==== GIVEN PASSAGE
On March 7, 2002, Sergeant Lamond gave a statement in which he avers that he spoke with off-duty Police Officer Sharon Gross, who told him there had been increased activity at 6434 Tulip Street that may have been drug related. She also told him that at approximately 11:00 p.m. on March 6, 2002, she heard a female, whom she thought was her next door neighbor, Christine Murray, possibly scream, "No, " and "get in the house." Amended PCRA Petition, 7/8/11, Exhibit C. Sergeant Lamont further stated that Detective Centeno had told him that a man named Melvin had shot one of the victims on a previous occasion. In response to a request from Sergeant Lamont, Officer Gross told him that Christine Murray's boyfriend's name is David, but that David has a cousin named Melvin. Id.

Klein has failed to establish how the information contained in the statements of Officer Perry and Sergeant Lamond would have altered the verdict in this case. See Commonwealth v. Lark, 698 A.2d 43, 49 (Pa. 1997) (rejecting claim trial counsel was ineffective for not calling witnesses where defendant failed to demonstrate prejudice).
========
==== EXCERPTED DATA
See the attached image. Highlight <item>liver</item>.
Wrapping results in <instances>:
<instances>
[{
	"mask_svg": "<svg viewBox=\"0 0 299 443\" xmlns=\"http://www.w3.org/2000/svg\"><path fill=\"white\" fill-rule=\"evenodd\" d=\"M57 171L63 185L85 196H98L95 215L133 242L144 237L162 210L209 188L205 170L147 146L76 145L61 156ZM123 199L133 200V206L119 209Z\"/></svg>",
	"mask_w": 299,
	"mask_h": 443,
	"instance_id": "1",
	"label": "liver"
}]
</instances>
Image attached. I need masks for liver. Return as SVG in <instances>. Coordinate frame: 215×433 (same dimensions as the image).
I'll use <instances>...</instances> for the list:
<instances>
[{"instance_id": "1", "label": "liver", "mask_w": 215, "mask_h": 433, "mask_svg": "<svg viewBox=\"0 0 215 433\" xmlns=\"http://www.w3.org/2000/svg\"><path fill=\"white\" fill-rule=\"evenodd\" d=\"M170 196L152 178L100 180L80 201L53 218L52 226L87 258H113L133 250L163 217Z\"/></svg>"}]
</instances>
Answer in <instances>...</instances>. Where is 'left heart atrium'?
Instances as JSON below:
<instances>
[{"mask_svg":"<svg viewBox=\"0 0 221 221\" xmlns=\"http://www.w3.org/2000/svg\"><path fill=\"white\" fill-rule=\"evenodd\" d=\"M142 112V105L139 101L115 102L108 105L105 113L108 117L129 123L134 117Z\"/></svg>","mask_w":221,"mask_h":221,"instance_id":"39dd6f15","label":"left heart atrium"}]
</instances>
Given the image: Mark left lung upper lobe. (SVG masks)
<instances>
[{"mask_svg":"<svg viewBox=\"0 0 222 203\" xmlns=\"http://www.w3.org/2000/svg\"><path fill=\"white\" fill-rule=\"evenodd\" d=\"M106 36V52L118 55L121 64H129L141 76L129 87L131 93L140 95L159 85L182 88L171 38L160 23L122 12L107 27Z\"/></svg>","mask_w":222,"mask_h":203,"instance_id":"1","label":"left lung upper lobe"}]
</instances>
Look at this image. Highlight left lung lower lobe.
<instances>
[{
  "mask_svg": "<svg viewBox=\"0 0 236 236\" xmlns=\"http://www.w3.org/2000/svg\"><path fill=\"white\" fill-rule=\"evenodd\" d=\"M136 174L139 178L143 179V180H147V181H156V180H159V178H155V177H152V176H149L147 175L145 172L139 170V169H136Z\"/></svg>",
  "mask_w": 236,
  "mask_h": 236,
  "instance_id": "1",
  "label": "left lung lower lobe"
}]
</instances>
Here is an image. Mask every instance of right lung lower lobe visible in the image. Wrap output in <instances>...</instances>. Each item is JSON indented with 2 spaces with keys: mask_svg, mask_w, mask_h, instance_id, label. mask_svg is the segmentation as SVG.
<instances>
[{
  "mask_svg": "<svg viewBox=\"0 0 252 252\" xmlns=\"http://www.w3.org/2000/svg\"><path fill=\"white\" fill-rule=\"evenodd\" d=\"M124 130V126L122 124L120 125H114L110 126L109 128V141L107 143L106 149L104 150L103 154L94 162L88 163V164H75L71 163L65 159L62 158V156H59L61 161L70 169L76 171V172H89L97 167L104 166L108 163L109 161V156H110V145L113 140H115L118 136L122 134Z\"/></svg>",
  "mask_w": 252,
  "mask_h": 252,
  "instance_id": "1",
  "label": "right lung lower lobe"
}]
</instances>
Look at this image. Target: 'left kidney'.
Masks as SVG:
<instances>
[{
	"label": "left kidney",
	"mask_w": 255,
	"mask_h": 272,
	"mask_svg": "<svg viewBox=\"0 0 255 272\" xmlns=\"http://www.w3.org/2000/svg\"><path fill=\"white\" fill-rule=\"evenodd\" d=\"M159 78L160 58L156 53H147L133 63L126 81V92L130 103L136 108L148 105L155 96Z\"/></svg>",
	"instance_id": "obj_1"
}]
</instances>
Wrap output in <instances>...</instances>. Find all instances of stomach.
========
§ YOUR TASK: Reproduce the entire court excerpt about the witness statements, word for word.

§ SOLVED EXERCISE:
On March 7, 2002, Sergeant Lamond gave a statement in which he avers that he spoke with off-duty Police Officer Sharon Gross, who told him there had been increased activity at 6434 Tulip Street that may have been drug related. She also told him that at approximately 11:00 p.m. on March 6, 2002, she heard a female, whom she thought was her next door neighbor, Christine Murray, possibly scream, "No, " and "get in the house." Amended PCRA Petition, 7/8/11, Exhibit C. Sergeant Lamont further stated that Detective Centeno had told him that a man named Melvin had shot one of the victims on a previous occasion. In response to a request from Sergeant Lamont, Officer Gross told him that Christine Murray's boyfriend's name is David, but that David has a cousin named Melvin. Id.

Klein has failed to establish how the information contained in the statements of Officer Perry and Sergeant Lamond would have altered the verdict in this case. See Commonwealth v. Lark, 698 A.2d 43, 49 (Pa. 1997) (rejecting claim trial counsel was ineffective for not calling witnesses where defendant failed to demonstrate prejudice).